In the early years of the pandemic, soaring home prices helped drive up real (after accounting for inflation) median household wealth by an enormous 37%, according to the Fed. Wolff added that the bull market has pushed median and mean wealth up even more. 

“The very wealthy — whose wealth is heavily invested in stocks — saw a good rise in their wealth,” he said.

The middle class does benefit when the stock market rises, mainly through pension accounts like IRAs and 401(k)s. According to the Fed’s Survey of Consumer Finances (Table 3, “Holding and values of assets”), 21% of families owned stocks directly in 2022, while 54% owned them indirectly through a retirement account, which could hold other financial assets along with stocks.

All this has a knock-on effect for the consumer economy.

“Consumer spending has remained very robust, in spite of everything,” Wolff said, “and part of it is the wealth effect. People’s consumption rises.”

When your home’s estimated value rises on Zillow, you feel a little richer, even if you can’t, or don’t want to, sell right now. 

“People tend to extrapolate — a market that has gone up will continue to go up, so we become more positive,” said Meir Statman, who researches behavioral finance at Santa Clara University. 

“If the value of the house has gone up, you might feel a bit wealthier and spend 1, 2 or 3% of this increase,” Statman said. “If that increase is from your 401(k), even though it is long-term, it feels more liquid. And you might spend a bit more than from the house.”

But while the wealth effect may be boosting consumer spending, it doesn’t seem to be doing much for consumer attitudes, said Chris Jackson at public opinion firm Ipsos.

“We’re waiting to see if the current bull market is reflected in public sentiment — ‘The economy’s back on track. Things are doing well,'” Jackson said, “or if inflation continues to keep people depressed.”

The wealth effect may also have political implications.

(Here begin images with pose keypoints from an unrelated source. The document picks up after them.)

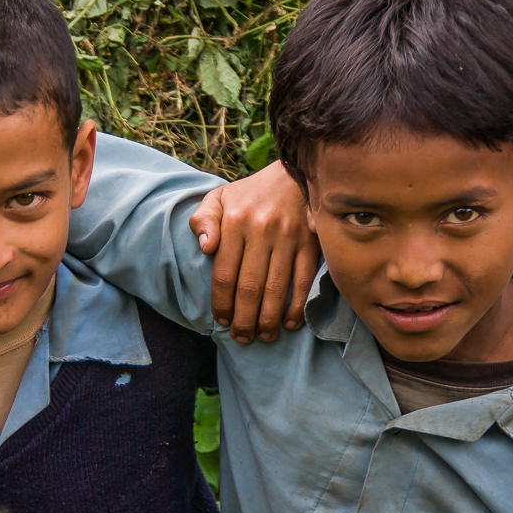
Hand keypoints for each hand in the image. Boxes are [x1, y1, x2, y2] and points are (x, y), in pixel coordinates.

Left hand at [188, 160, 319, 343]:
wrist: (292, 173)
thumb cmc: (249, 194)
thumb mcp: (217, 198)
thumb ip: (203, 221)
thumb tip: (204, 247)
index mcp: (234, 221)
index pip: (223, 274)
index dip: (222, 303)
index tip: (222, 321)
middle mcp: (261, 230)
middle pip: (249, 287)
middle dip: (244, 320)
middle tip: (242, 338)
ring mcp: (288, 237)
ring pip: (276, 289)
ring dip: (269, 319)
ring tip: (263, 336)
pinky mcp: (310, 242)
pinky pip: (303, 281)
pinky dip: (297, 306)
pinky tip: (290, 322)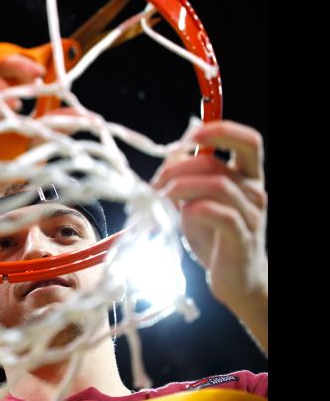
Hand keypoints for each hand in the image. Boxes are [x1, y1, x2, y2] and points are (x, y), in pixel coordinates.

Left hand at [152, 121, 267, 314]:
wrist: (236, 280)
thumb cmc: (214, 236)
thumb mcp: (197, 200)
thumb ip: (188, 176)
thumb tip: (168, 155)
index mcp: (247, 177)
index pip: (249, 140)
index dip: (221, 130)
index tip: (190, 138)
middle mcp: (254, 191)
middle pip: (219, 163)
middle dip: (179, 166)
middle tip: (157, 181)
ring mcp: (251, 215)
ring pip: (217, 185)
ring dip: (180, 187)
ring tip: (161, 199)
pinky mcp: (241, 237)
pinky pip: (218, 213)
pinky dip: (193, 209)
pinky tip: (180, 215)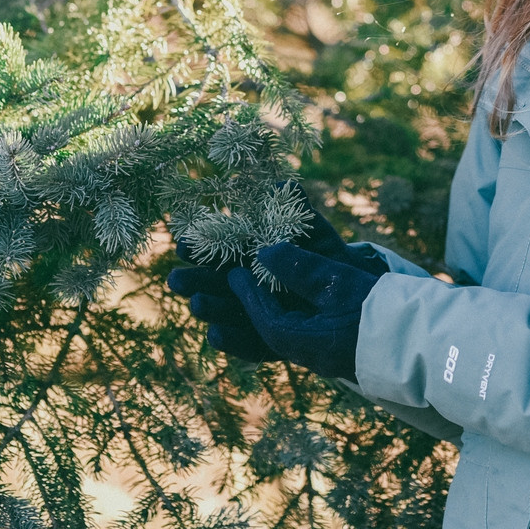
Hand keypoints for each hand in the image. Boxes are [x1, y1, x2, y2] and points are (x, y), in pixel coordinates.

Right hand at [166, 180, 385, 360]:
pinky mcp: (267, 341)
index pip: (215, 251)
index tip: (182, 244)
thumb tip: (282, 184)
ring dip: (208, 309)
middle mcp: (241, 286)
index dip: (198, 247)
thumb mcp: (311, 229)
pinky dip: (231, 341)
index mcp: (245, 255)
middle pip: (211, 284)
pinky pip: (247, 344)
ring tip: (197, 304)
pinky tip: (215, 335)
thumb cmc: (322, 253)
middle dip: (194, 281)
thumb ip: (295, 209)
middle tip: (178, 280)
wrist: (351, 289)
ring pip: (224, 314)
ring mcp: (252, 314)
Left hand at [227, 242, 380, 379]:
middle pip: (270, 329)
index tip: (235, 271)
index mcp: (302, 341)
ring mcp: (328, 357)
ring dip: (273, 313)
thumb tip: (264, 252)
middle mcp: (310, 355)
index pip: (263, 317)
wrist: (423, 345)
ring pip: (289, 333)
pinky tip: (298, 308)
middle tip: (243, 280)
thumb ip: (300, 267)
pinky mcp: (345, 353)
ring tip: (264, 294)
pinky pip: (309, 336)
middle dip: (254, 304)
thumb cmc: (380, 311)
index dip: (248, 292)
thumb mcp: (338, 283)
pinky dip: (296, 319)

“A bull market — assuming it’s a sign of broader economic health — is likely to help [President Joe] Biden,” said Jackson, “because essentially it’ll take the economy off the table as one of the major issues. If we get a bear market, and that’s part of a larger economic downturn, it really hurts Biden’s chances. Because that makes the economy the clear No. 1 issue, and Trump is seen as having presided over a stronger economy.”

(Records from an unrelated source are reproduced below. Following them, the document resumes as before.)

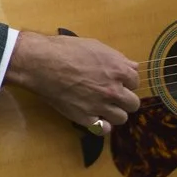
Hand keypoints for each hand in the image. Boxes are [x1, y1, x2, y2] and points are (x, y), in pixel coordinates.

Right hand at [6, 30, 142, 131]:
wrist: (41, 63)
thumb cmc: (65, 50)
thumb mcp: (94, 46)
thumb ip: (116, 58)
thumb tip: (132, 66)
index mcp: (118, 70)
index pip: (136, 81)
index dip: (126, 81)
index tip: (118, 81)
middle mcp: (113, 90)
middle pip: (133, 103)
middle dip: (125, 99)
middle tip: (112, 95)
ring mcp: (100, 105)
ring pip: (122, 118)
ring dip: (115, 113)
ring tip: (103, 107)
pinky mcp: (86, 118)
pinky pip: (104, 129)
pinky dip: (102, 125)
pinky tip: (95, 118)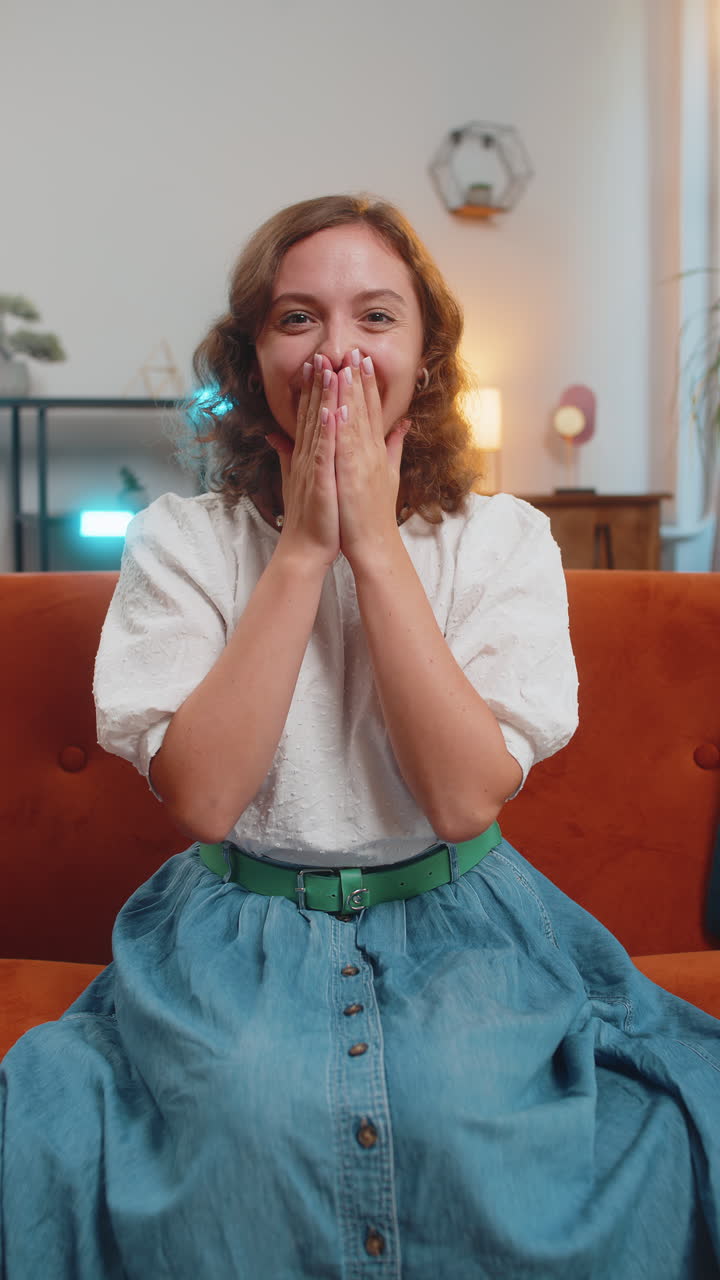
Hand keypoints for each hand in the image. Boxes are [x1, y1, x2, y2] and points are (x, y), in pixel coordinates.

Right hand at [266, 354, 340, 566]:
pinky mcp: (318, 480)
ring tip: (329, 370)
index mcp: (307, 455)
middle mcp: (306, 456)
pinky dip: (327, 431)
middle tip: (321, 353)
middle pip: (311, 413)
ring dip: (322, 397)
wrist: (306, 548)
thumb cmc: (310, 516)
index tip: (319, 362)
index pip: (310, 416)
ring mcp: (311, 466)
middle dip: (317, 383)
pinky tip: (331, 411)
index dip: (314, 389)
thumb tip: (275, 435)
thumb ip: (288, 454)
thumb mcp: (298, 478)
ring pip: (317, 426)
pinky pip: (322, 452)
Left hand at [334, 348, 408, 568]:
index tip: (362, 360)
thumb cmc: (375, 512)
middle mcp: (372, 452)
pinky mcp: (352, 476)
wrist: (373, 543)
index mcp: (377, 450)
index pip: (372, 410)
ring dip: (349, 394)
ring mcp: (363, 463)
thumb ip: (394, 446)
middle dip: (359, 379)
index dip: (368, 384)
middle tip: (354, 350)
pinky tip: (336, 406)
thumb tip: (403, 424)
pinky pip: (346, 446)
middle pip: (365, 409)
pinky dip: (341, 426)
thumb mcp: (389, 473)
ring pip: (355, 422)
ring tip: (343, 367)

Equity analyst Sam Stovall at CFRA Research recently analyzed stock market performance in presidential election years since World War II. He found that in each one since 1984 when the S&P 500 rose in the three months leading up to the election, the party holding the White House won in November. When the market fell, that party lost. The pre-election percentage gain or loss in the S&P 500 ranged from less than 1% in 2000 and 2020 to more than 20% in 2008.  

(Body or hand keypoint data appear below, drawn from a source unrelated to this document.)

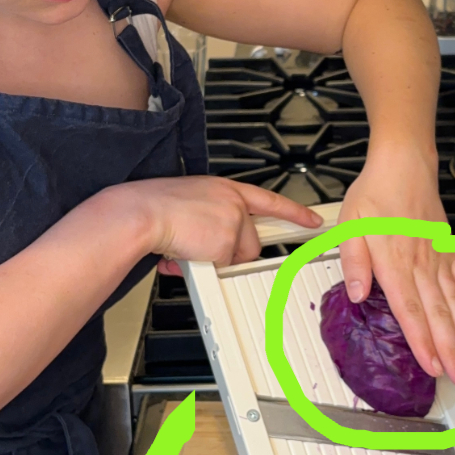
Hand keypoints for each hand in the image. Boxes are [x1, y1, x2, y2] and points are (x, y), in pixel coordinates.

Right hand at [125, 176, 322, 275]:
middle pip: (251, 239)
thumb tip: (201, 246)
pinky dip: (203, 265)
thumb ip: (204, 222)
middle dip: (229, 250)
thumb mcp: (187, 204)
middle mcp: (233, 202)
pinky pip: (222, 266)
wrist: (141, 212)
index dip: (294, 212)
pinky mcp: (226, 242)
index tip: (313, 220)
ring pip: (238, 255)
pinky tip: (185, 251)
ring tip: (188, 245)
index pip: (269, 200)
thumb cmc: (152, 205)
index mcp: (224, 188)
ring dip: (214, 258)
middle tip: (202, 245)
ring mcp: (233, 221)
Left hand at [338, 149, 454, 388]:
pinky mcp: (448, 251)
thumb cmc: (373, 194)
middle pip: (437, 314)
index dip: (421, 341)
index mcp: (394, 262)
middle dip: (449, 350)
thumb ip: (353, 262)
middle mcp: (421, 264)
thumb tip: (356, 293)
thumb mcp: (349, 226)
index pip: (409, 310)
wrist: (403, 165)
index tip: (431, 365)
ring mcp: (439, 259)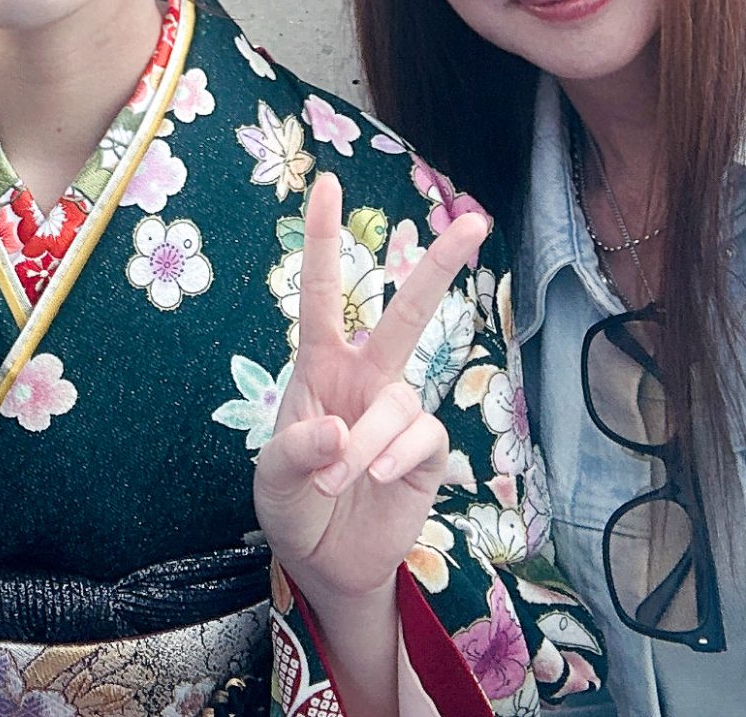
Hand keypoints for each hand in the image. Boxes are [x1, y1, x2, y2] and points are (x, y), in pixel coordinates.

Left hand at [254, 172, 489, 611]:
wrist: (326, 562)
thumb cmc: (293, 504)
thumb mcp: (271, 480)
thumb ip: (293, 450)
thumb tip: (339, 429)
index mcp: (320, 367)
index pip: (322, 294)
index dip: (326, 240)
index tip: (328, 184)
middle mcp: (366, 377)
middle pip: (407, 313)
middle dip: (440, 266)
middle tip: (474, 220)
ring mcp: (399, 411)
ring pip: (398, 401)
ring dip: (366, 444)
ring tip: (339, 479)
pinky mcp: (428, 452)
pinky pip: (423, 437)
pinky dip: (397, 457)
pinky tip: (381, 481)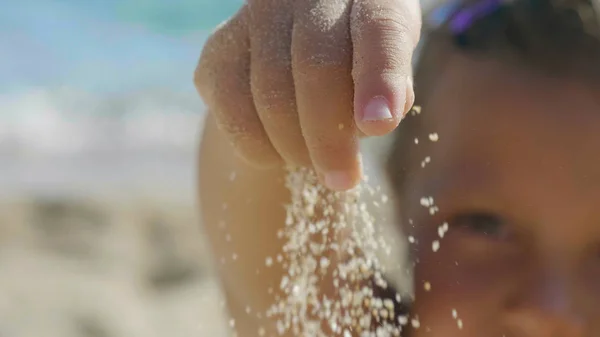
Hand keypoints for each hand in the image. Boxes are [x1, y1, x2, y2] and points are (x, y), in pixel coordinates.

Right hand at [195, 0, 420, 190]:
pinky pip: (232, 109)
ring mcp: (255, 18)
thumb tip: (374, 120)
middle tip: (343, 180)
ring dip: (295, 147)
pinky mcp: (218, 50)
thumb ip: (391, 90)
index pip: (378, 31)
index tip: (380, 126)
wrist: (297, 52)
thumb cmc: (356, 66)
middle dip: (329, 137)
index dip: (379, 78)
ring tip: (314, 164)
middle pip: (316, 66)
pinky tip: (279, 152)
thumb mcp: (389, 70)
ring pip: (269, 92)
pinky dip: (258, 146)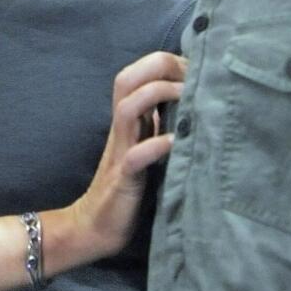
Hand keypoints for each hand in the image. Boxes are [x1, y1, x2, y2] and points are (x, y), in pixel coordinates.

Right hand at [56, 51, 186, 266]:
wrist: (94, 226)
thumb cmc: (128, 187)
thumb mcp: (145, 147)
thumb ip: (158, 124)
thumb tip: (192, 103)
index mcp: (129, 120)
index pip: (137, 73)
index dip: (166, 63)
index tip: (197, 69)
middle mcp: (122, 129)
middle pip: (126, 79)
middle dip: (159, 67)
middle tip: (192, 75)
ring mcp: (121, 151)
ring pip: (127, 108)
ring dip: (157, 95)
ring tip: (187, 97)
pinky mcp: (123, 179)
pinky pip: (136, 156)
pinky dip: (157, 145)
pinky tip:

Princeton presidential historian Julian Zelizer said political scientists have also noted this correlation.

“Theoretically, a rising stock market should benefit the incumbent,” said Zelizer. “It’s economic news that is positive. Even if you’re not investing in the stock market, you see it on the news. It’s a kind of tell about whether a president is doing good or bad.

“So there are many reasons you’d think it would help,” Zelizer continued. “But it’s not clear that it is.”

Zelizer said he doubts it will make much difference in this year’s vote if the bull market continues into the fall. He expects that with consumer sentiment now skewing so heavily partisan, as long as Biden is in the White House, Republicans will feel more negatively, and Democrats more positively, no matter how well the economy is doing. 

And he said there are other reasons the wealth effect might not hold much weight right now.

“Structural costs that Americans face, such as student debt, are much more pertinent in terms of how someone evaluates the economy than what they read about a bull market,” Zelizer said.